Only government service was 2 years in the Army in '66-68 visiting beautiful SE Asia. :)

My wife and I have been fortunate to be healthy over the years and really enjoying our time together now.

Medicare is okay with supplemental plan and Rx. No dental coverage. Really hate to pay for these insurances but someone has to cover expenses for those less fortunate.

Eating healthy, daily exercise for me and the dog, and we hope to build a few more aircraft. :salute:
 
Retired June 2011 .....Only government service was 2 years in the Army in '66-68 visiting beautiful SE Asia. :)

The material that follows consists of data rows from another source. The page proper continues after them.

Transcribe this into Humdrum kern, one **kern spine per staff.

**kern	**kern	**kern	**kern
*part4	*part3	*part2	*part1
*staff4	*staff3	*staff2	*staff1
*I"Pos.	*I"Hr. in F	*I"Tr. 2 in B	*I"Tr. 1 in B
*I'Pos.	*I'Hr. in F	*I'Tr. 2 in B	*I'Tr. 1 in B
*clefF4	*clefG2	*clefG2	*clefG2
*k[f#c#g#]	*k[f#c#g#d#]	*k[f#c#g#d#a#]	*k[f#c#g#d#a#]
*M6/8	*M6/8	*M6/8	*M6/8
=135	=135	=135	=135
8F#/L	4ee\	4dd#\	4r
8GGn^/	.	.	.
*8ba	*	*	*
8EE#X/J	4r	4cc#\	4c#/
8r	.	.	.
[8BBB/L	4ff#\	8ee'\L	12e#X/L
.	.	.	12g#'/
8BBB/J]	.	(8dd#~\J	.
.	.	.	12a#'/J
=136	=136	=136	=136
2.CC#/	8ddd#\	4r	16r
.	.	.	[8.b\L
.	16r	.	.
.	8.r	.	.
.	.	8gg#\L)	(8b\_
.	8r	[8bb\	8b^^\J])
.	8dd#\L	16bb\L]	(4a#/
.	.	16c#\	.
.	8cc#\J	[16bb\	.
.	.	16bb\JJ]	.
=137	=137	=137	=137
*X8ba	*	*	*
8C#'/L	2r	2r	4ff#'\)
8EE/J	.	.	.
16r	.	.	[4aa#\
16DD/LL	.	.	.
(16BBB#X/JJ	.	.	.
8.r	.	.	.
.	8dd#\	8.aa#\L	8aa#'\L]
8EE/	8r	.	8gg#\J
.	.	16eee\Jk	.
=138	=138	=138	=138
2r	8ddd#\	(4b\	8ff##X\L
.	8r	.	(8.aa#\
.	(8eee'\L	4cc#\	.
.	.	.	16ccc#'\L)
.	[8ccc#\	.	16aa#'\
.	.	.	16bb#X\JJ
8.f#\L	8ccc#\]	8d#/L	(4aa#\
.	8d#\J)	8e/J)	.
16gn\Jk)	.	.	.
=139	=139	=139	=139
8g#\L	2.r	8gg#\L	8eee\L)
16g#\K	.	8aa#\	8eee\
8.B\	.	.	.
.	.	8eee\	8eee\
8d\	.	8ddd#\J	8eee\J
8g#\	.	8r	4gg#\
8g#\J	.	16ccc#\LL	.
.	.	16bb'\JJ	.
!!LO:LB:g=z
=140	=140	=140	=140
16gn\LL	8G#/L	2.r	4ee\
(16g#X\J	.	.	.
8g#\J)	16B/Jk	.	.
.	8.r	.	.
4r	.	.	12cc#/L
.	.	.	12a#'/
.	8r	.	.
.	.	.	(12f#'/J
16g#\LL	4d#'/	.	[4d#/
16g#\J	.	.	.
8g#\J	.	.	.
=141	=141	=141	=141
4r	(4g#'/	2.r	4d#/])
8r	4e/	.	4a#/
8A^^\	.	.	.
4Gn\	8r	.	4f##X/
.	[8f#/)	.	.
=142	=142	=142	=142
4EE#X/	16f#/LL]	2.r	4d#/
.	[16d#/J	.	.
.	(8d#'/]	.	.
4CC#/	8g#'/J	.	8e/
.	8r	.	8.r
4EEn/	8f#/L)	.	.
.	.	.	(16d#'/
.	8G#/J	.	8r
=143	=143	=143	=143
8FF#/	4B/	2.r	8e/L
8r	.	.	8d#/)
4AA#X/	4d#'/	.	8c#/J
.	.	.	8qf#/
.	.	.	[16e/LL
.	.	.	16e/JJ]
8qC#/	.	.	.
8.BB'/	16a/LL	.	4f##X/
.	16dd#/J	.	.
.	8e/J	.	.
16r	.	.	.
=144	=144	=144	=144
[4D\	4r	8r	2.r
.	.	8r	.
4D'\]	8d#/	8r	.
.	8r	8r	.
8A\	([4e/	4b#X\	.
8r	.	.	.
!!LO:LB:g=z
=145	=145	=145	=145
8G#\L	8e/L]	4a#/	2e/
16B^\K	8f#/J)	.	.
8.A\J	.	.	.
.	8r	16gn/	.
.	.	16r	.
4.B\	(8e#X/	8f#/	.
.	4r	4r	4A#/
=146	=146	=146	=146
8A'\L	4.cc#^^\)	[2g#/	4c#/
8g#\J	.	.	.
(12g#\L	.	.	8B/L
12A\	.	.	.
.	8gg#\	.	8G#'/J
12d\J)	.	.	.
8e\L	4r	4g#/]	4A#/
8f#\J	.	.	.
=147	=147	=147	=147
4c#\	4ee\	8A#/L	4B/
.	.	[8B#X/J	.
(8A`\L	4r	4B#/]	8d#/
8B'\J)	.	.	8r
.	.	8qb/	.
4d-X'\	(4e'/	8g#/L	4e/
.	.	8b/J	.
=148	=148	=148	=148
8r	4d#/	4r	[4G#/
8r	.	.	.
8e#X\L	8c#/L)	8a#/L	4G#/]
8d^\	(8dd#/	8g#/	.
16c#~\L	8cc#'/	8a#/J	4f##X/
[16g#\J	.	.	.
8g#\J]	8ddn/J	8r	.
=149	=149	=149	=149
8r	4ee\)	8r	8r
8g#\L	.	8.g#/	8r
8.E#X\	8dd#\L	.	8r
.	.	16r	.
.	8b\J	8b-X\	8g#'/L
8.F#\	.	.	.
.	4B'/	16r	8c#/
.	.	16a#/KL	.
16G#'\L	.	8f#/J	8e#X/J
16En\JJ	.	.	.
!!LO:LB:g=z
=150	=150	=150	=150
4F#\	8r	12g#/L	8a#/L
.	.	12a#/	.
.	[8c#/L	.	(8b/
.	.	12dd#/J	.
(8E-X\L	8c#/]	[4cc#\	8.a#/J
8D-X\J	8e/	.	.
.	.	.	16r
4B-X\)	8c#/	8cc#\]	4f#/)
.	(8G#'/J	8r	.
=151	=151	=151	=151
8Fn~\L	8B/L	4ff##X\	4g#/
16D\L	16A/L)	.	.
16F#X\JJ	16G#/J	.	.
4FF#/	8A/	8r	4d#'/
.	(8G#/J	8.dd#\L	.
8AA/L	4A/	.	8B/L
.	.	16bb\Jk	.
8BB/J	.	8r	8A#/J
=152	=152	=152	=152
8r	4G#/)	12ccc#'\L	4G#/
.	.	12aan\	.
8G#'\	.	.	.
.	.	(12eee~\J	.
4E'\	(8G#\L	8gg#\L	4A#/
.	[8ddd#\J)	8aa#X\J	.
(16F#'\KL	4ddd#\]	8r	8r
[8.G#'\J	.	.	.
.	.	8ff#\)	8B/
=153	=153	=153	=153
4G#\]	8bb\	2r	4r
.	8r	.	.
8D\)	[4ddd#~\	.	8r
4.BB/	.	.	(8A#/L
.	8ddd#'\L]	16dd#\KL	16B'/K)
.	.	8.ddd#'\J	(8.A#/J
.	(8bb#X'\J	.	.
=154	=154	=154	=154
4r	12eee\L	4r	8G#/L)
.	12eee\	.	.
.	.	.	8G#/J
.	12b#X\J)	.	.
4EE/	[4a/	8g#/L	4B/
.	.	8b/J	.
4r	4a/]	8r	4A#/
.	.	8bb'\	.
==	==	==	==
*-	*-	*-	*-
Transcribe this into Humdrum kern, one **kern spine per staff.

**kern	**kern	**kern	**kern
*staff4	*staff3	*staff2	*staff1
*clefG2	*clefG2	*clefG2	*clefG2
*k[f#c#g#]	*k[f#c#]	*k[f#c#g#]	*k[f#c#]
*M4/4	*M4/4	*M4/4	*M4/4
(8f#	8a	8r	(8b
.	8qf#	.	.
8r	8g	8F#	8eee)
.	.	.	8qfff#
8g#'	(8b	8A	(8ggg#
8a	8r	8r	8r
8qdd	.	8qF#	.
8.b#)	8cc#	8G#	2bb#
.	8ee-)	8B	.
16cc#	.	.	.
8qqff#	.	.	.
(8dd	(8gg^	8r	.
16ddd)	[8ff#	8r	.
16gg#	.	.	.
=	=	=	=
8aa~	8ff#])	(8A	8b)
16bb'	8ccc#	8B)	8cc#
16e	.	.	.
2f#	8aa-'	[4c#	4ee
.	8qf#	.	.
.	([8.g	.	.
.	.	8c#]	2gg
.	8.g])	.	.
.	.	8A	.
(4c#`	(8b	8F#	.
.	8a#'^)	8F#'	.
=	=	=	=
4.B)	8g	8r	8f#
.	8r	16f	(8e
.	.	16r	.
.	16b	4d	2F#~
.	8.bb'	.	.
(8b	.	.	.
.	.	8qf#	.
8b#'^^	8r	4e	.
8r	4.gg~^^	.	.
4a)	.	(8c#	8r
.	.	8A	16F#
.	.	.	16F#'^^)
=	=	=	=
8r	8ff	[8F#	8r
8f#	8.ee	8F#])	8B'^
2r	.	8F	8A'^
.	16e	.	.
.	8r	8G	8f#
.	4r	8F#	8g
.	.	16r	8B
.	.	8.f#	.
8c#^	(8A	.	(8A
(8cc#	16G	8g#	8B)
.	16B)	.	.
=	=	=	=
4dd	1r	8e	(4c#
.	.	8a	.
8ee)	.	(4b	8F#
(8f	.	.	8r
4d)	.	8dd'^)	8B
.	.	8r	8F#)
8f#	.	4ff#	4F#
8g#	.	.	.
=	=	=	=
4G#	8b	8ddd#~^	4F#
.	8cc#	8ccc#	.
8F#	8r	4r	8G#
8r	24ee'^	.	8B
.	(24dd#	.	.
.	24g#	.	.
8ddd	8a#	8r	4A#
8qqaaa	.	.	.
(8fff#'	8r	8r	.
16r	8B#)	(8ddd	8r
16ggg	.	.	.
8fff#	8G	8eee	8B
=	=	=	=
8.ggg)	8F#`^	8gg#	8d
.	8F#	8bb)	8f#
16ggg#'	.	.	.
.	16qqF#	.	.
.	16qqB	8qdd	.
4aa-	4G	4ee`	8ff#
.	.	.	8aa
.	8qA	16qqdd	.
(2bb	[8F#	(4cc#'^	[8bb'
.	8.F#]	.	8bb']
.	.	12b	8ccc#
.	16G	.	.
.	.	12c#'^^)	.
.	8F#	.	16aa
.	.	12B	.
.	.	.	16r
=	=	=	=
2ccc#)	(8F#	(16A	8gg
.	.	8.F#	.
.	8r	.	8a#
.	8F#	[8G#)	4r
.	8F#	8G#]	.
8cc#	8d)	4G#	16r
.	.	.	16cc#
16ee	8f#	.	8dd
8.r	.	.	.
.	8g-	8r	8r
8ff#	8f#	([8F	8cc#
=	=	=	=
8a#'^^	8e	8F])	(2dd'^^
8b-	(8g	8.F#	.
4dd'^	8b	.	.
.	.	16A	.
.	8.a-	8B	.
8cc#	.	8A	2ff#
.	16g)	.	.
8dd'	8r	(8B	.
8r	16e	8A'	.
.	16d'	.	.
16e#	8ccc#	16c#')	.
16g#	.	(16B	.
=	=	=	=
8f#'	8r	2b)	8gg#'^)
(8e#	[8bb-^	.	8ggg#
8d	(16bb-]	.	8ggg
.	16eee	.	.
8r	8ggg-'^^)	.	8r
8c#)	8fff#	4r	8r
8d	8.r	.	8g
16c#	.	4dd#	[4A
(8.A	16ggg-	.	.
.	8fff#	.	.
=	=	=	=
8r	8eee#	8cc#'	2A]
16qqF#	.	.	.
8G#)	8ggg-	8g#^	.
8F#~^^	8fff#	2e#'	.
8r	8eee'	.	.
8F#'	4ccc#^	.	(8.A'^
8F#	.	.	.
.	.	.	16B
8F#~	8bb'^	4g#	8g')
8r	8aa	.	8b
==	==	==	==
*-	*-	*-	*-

Medicare is okay with supplemental plan and Rx. No dental coverage. Really hate to pay for these insurances but someone has to cover expenses for those less fortunate. :salute:

Milton, just wondering if you are taking advantage of VA Medical Services. Since you are a VietNam vet, you should qualify. I too am a VietNam vet and were it not for the VA I would have been without any medical coverage since 1995. That's when I left full-time employment as a Human Resource Manager and attended seminary. After seminary, I was appointed to small membership churches as a part-time pastor which meant I had no benefits other than retirement. I was already teaching part-time so was able to make a modest yearly income, however. I am being treated for glaucoma and would be paying around $180 a month for my medication. Thanks to the VA, I only pay $24. When I became eligible for Medicare parts A and B, I continued to use the VA clinic about 50 miles away as my primary health care provider.